How can I
use ALTA to make warranty
predictions based on data from a quantitative accelerated life test?
If you have data from a quantitative accelerated life test, you can use
ReliaSoft’s ALTA software to
analyze the data in order to make estimates about the performance of the product under
normal use conditions. If you have information about the projected sales for the
product, you can take that analysis a step further and forecast the total expected
returns for future warranty periods.
- First, use one of the Standard Folios in ALTA to enter the accelerated test data
and fit a lifetime distribution and life-stress relationship model.
- Next, choose Project > Add Report to open the Report Wizard. Select your
Standard Folio in the Default Data Source field and then choose
Based on an existing
Template and select the Warranty Forecasts template that is shipped with the
software, as shown next.
- Click OK to add the report to your project. In this worksheet, you
can set the value in the Time Increment field to determine the length of the
forecasted warranty periods. You also can enter the expected sales/shipment quantity for
each period. When you have entered these values, the worksheet will automatically calculate the
expected returns in each warranty period. For example, in the following worksheet, the
time increment is set to 720 hours (i.e. approximately 3 months if the units
operate 8 hours per day). Therefore, the forecasted warranty periods are 720, 1440,
2160, 2880 and 3600 hours. The anticipated sales have been entered in the area on
the left side of the worksheet (i.e. 10,000 new units enter the population in each
period). The area on the right side of the worksheet presents the forecasted returns
from each batch of sales and the row at the bottom of the worksheet presents the
total expected returns in each warranty period. For example, in Period 3, the model
projects ~27.4 returns from the units that were shipped in the first sales period
and ~2.2 returns from the units that were shipped in the second sales period, for
a total of ~29.6 returns in Period 3.
How can I quickly apply the same
changes to the subordinate items of a block in Lambda Predict 3?
The application properties of blocks in Lambda
Predict 3, such as temperature and environment, can affect the properties of items
below them in the system hierarchy. Depending on the block’s settings, these particular properties of
the items contained in the block can change when the
block’s application parameter values are changed. This means that you can ensure that changes
made to the application parameters of, for instance, a subsystem will be applied to
all sub-subsystems and components within that subsystem.
As shown below, the Update Modes node in the Item Properties
area contains the
settings that determine how the updates are applied.
The setting of the Update Children field determines what
happens when you change the block’s properties:
- Always: All subordinate blocks and components will assume the
application parameters of that block.
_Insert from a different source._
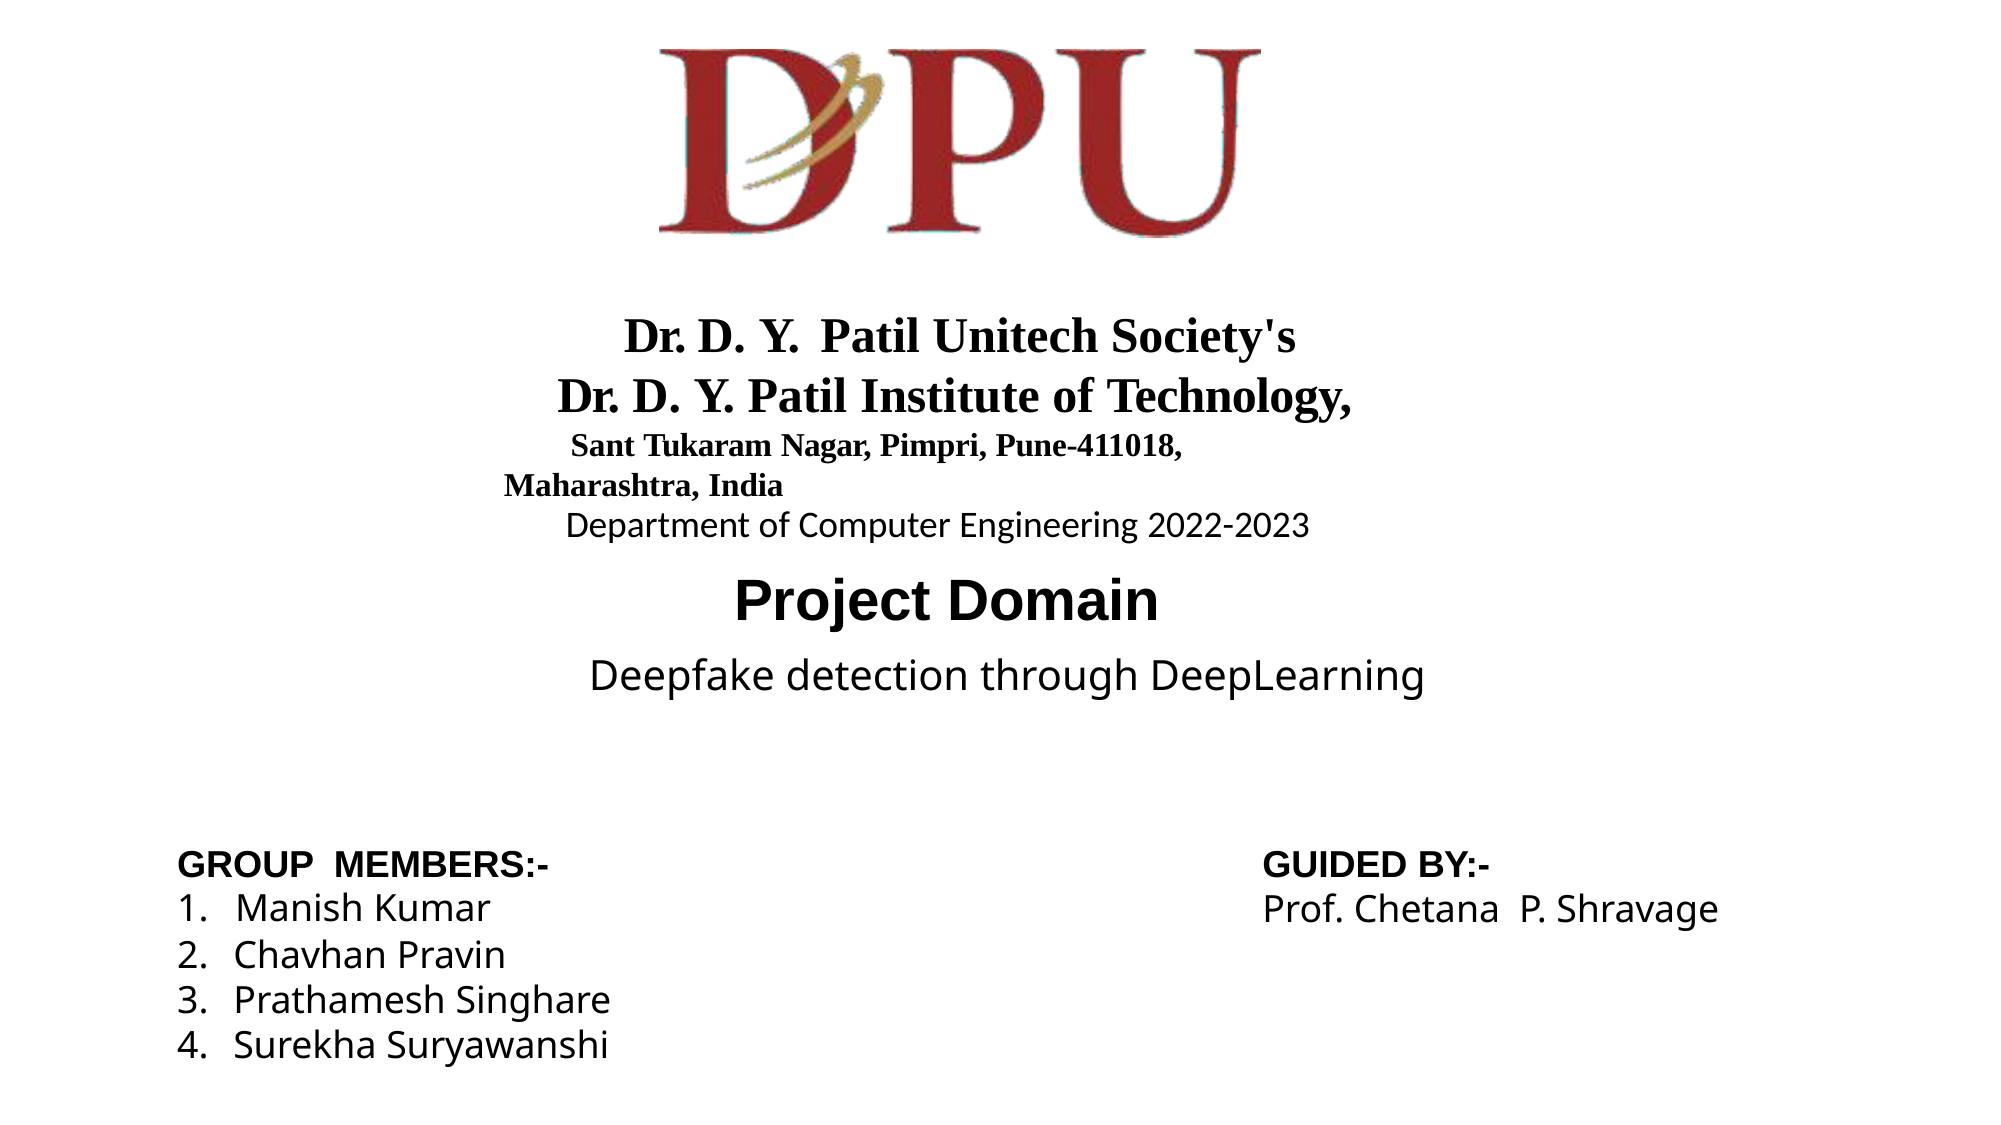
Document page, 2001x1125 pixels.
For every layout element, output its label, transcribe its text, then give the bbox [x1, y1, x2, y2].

For MIL-HDBK-217F blocks, this also applies the
physical parameters of the block (i.e. its quality settings) to any of its
children that have the given quality type (e.g. a change to the Quality,
Capacitors parameter will affect capacitors below the block, but will not affect
coils below the block because they do not use the Quality, Capacitors parameter).
- Never: Changes made to the parameters will not be applied to any
subordinate blocks or components.
- On Matching: Changes made to a given parameter of the block will be applied
to subordinate items only if the current value of the parameter is the same for the
block and the subordinate item. For example, consider a block with an Environment
parameter of "Ground, fixed" and two subordinate items: component A
(Environment: "Ground, mobile") and component B (Environment: "Ground,
fixed"). If you change the block's Environment parameter to "Ground,
benign," component B's Environment parameter will also change to "Ground,
benign," but component A's Environment parameter will remain unchanged.
For temperature changes, the setting of the
Update Temperature Mode field determines what happens when the block’s temperature
- Absolute: The temperatures of the subordinate
blocks or components will be replaced
with the specified value.
- Increment: The specified value will be added to the current temperature
values for the subordinate blocks or components. For example, if component A has a
temperature of 50 and component B has a temperature of 60 and you enter an incremental
addition of 10, then the temperatures will change to 60 and 70, respectively.